Another way to structure a marketing kanban board is to reflect an organization's overall marketing funnel and customer journey. The most complex boards can represent different header groupings for stages reflecting top, middle, and bottom-of-funnel activities, with swimlanes that further segment programs based on activity or campaign type.
Kanban board example for sales.
Speaking of the customer journey, sales teams can also use kanban boards. While sales leaders may use more complex systems to track commissions or financial goals, they need to understand how their pipeline looks from the top down clearly. This can help them better picture how their team performs against sales targets for the customer journey and deal progression. Managers can also use this method to visualize individual sales representative performance and spotlight areas for coaching opportunities.

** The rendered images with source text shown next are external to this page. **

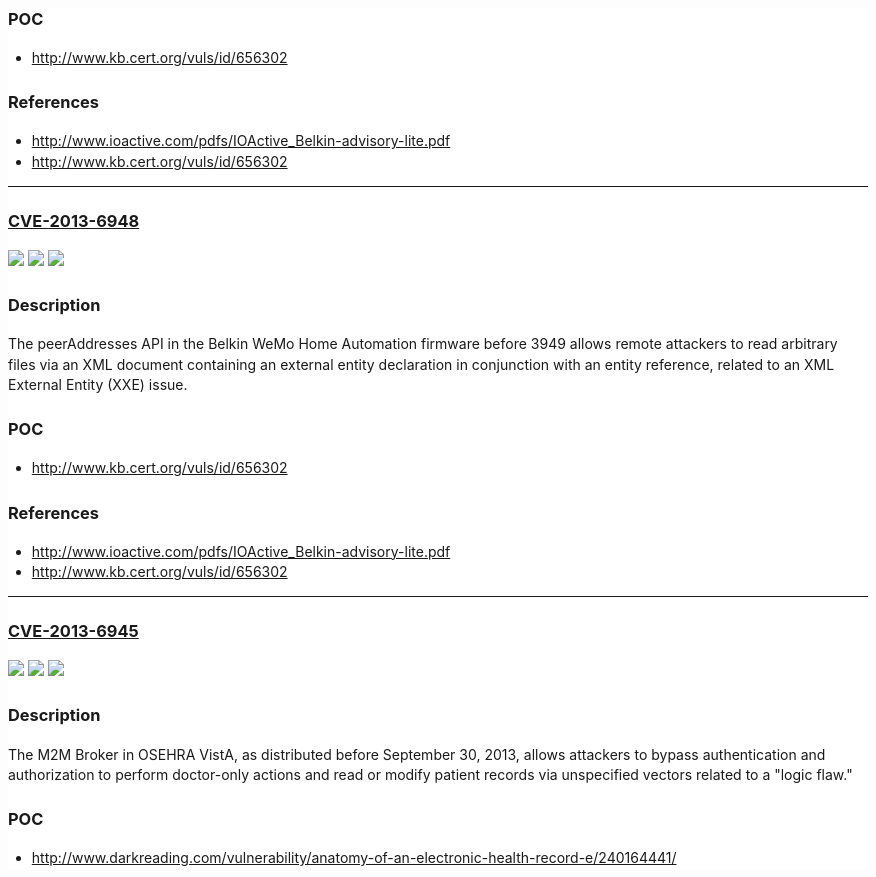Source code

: ### POC

- http://www.kb.cert.org/vuls/id/656302

### References

- http://www.ioactive.com/pdfs/IOActive_Belkin-advisory-lite.pdf
- http://www.kb.cert.org/vuls/id/656302

---
### [CVE-2013-6948](https://cve.mitre.org/cgi-bin/cvename.cgi?name=CVE-2013-6948)
![](https://img.shields.io/static/v1?label=Product&message=n%2Fa&color=blue)
![](https://img.shields.io/static/v1?label=Version&message=n%2Fa&color=blue)
![](https://img.shields.io/static/v1?label=Vulnerability&message=n%2Fa&color=brighgreen)

### Description

The peerAddresses API in the Belkin WeMo Home Automation firmware before 3949 allows remote attackers to read arbitrary files via an XML document containing an external entity declaration in conjunction with an entity reference, related to an XML External Entity (XXE) issue.

### POC

- http://www.kb.cert.org/vuls/id/656302

### References

- http://www.ioactive.com/pdfs/IOActive_Belkin-advisory-lite.pdf
- http://www.kb.cert.org/vuls/id/656302

---
### [CVE-2013-6945](https://cve.mitre.org/cgi-bin/cvename.cgi?name=CVE-2013-6945)
![](https://img.shields.io/static/v1?label=Product&message=n%2Fa&color=blue)
![](https://img.shields.io/static/v1?label=Version&message=n%2Fa&color=blue)
![](https://img.shields.io/static/v1?label=Vulnerability&message=n%2Fa&color=brighgreen)

### Description

The M2M Broker in OSEHRA VistA, as distributed before September 30, 2013, allows attackers to bypass authentication and authorization to perform doctor-only actions and read or modify patient records via unspecified vectors related to a "logic flaw."

### POC

- http://www.darkreading.com/vulnerability/anatomy-of-an-electronic-health-record-e/240164441/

Kanban boards can use sales funnel stages to organize opportunities and tasks:
- Prospects who know of the brand and have the attention of a sales representative but are not ready to make a purchase decision yet.
- Prospects who’ve demonstrated curiosity regarding specific products or services could be nurtured to sales readiness by providing more information or follow-ups.
- Prospects who are primed to make a purchase selection and have narrowed down their options to the point of considering pricing.
- Prospects who finally convert to customers by making a purchase, turning opportunities into closed-won deals.
Within these broader sales funnel stages, smaller teams may find it helpful to use statuses that reflect the sales team's in-and-out actions, such as calls, emails, and collateral sent to engage prospects further. Swimlanes are also a great option to call attention to slower or stalled-out deals that might need further attention or to be removed from the pipeline moving forward.